The founder of OpenRent expects a wave of consolidation among “inefficient” estate agents if the Government follows through with plans to eradicate tenancy fees.
Adam Hyslop – who co-founded his no tenant fee online agency back in 2012 – said traditional agents who find themselves short of cash after the prospective ban are likely to pass on costs to landlords, but could lose clients as a result.
“At least some of those fees will have to be kind of recouped by the agent in the form of higher charges to landlords, and if that happens, it means … that a lot of landlords will reconsider and re-evaluate the level of service they get and the amount they pay.
“And so hopefully they’ll look at alternatives even more readily than they currently do. So we think there’s a big opportunity for us.”
But agents unable to cope with the impact of the pending ban – which was first floated by Chancellor Philip Hammond during last year’s Autumn Statement – may stand to be absorbed by stronger rivals, he said.
“What generally happens in industries if they end up being inefficient and kind of struggling, is consolidation.
“So there are currently something like 16,000 letting agent branches across the country, and even someone like the Countrywides, LSLs of the world … represent maybe 1% or 1.5% of those branches, so it’s a hugely fragmented industry.”

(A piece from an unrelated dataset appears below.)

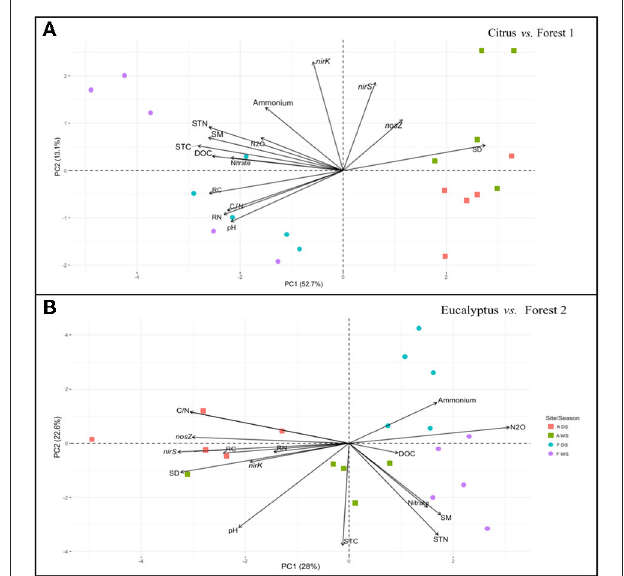
FIGURE 3 | Principal component analysis plot based on the nirK, nirS, and nosZ gene abundances, N 2 O fluxes, and soil physicochemical and plant residue chemical factors as determined in the field samples. (A) Citrus and Forest 1 sites and (B) Eucalyptus and Forest 2 sites. The symbols refer to replicates of soil from the following sampling sites and seasons: agricultural sites in the dry season (ADS), agricultural sites in the wet season (AWS), forest sites in the dry season (FDS), and forest sites in the wet season (FWS). C/N, from soil total C and N; DOC, Dissolved organic carbon; N 2 O, Nitrous oxide;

However, while some landlords may turn to cheaper options, experts suggest that property owners who choose to stick with their traditional letting agents will just pass on those rising costs by increasing rents for their tenants.
OpenRent – which touts itself as the UK’s biggest letting agent, with around 50,000 listings last year – has been a proponent of the ban despite admitting that it would effectively make the company’s selling point moot.

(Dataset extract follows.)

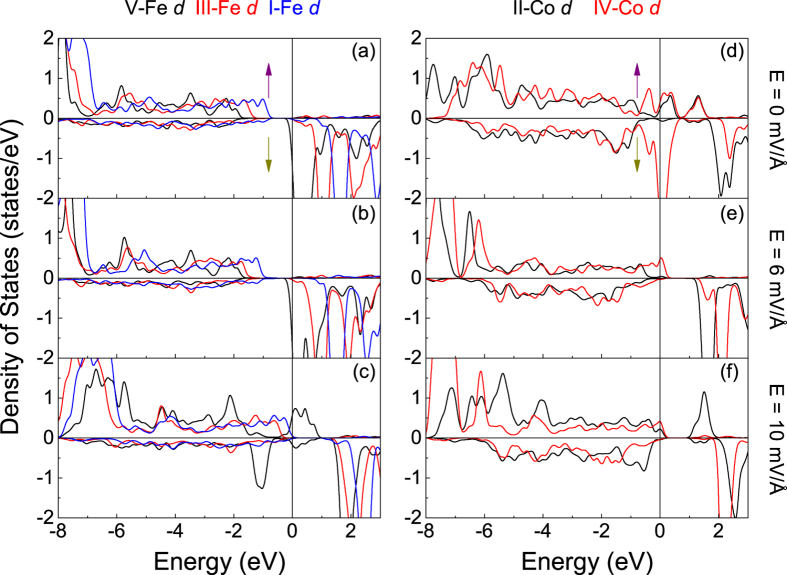
Partial DOS for (a–c) Fe and (d–f) Co in each layer of model BiO-FeO2 on different values of electric field. EF = 0 eV.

OpenRent’s business model grew not only out of Mr Hyslop’s experience as a tenant, but his co-founder’s failed attempt to rent out his grandmother’s flat through a letting agent before taking on the task himself.

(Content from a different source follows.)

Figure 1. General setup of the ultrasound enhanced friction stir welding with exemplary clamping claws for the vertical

The company currently charges no fees to tenants, aside from £20 per person if the landlord decides to conduct a reference check through OpenRent.
OpenRent instead offers packages to landlords ranging from free listings solely on its site, to £49 to have a listing posted on the likes of Rightmove and Zoopla, book viewings, draft contracts, conduct tenant referencing, register deposits and collect the first month’s rent.
It also sells additional services such as gas safety checks, rent insurance and professional property photography, much of which is outsourced.
It has managed to keep charges low by automating a lot of its processes, and with only a handful of employees in London, OpenRent has been turning a profit since its second year of operations in 2013.
OpenRent managed to catch the eye of notable investors, having raised £4.4 million in funding from Rocket Internet’s venture arm Global Founders Capital earlier this year.
That is on top of a multimillion-pound media-for-equity deal with media conglomerate Northern & Shell in 2014, which gave the Daily Express newspaper owner a stake in the firm in exchange for exposure via advertising across its publications.
However, Mr Hyslop, his co-founder Daz Bradbury and their third business partner still own a majority stake in the company and are not looking to exit the business anytime soon – though partnerships could one day be on the cards.
“There’s loads of work still to be done and we’re hugely motivated by that,” Mr Hyslop said.